Re: [GIT PULL] x86/mm for 6.2

From: Linus Torvalds
Date: Wed Dec 14 2022 - 17:36:31 EST


On Tue, Dec 13, 2022 at 9:43 AM Dave Hansen <dave.hansen@xxxxxxxxxxxxxxx> wrote:
>
> This also contains a new hardware feature: Linear Address Masking
> (LAM). It is similar conceptually to the ARM Top-Byte-Ignore (TBI)
> feature and should allow userspace memory sanitizers to be used
> with less overhead on x86.

Christ.

Is it too late to ask Intel to call this "Top-Bits-Ignore", and
instead of adding another crazy TLA, we'd just all agree to call this
"TBI"?

I know, I know, NIH and all that, but at least as long as we are
limiting ourselves to regular US-ASCII, we really only have 17576
TLA's to go around, and at some point it gets not only confusing, but
really quite wasteful, to have everybody make up their own
architecture-specific TLA.

And while I'm on the subject: I really think that the changes to
"untagged_addr()" are fundamentally broken.

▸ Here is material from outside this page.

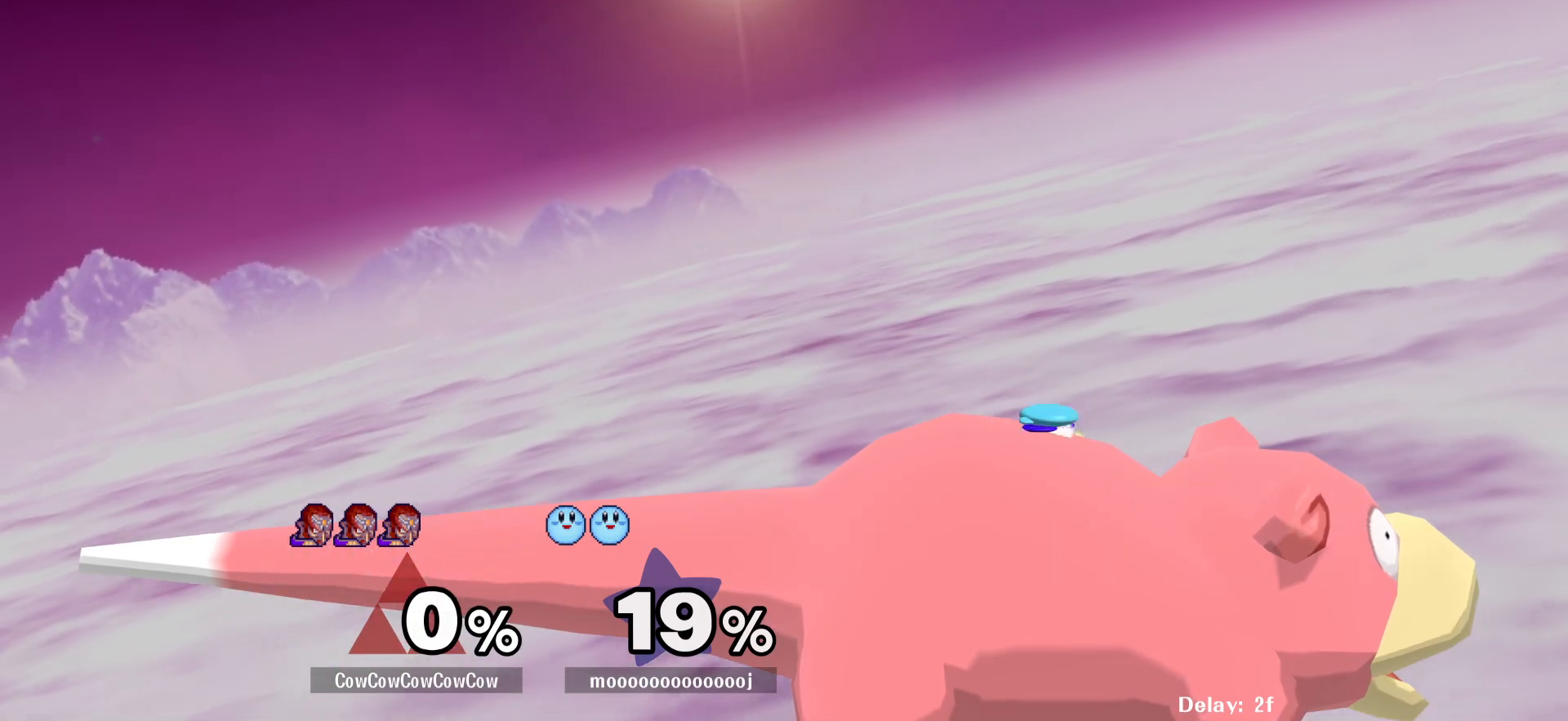
{"buttons": ["DPAD_RIGHT"], "events": []}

Why? That whole LAM (or BTI) is not necessarily per-mm. It can easily
be per-*thread*.

Imagine, if you will, a setup where you have some threads that use
tagged pointers, and some threads that don't.

For example, maybe the upper bits of the address contains a tag that
is used only used within a virtual machine? You could even have the
"native" mode use the full address space, and put itself and its
private data in the upper bits virtually.

IOW, imagine using the virtual address masking as not just memory
sanitizers, but as an actual honest-to-goodness separation feature (eg
JITed code might fundamentally have access only to the lower bits,
while the JITter itself sees the whole address space).

Maybe that's not how LAM works on x86, but your changes to
untagged_addr() are *not* x86-specific.

So I really think this is completely wrong, quite aside from the
naming. It just makes assumptions that aren't valid.

The fact that you made this mm-specific actually ends up being an
active bug in the code, even on x86-64. You use the mmap lock to
serialize this all in prctl_enable_tagged_addr(), but then the read
side (ie just untagged_addr()) isn't actually serialized at all - and
*shouldn't* be serialized.

So I really think this is a fundamental design mistake, and while I
pulled it and sorted out the trivial conflicts, I've unpulled it again
as being actively mis-designed.

Linus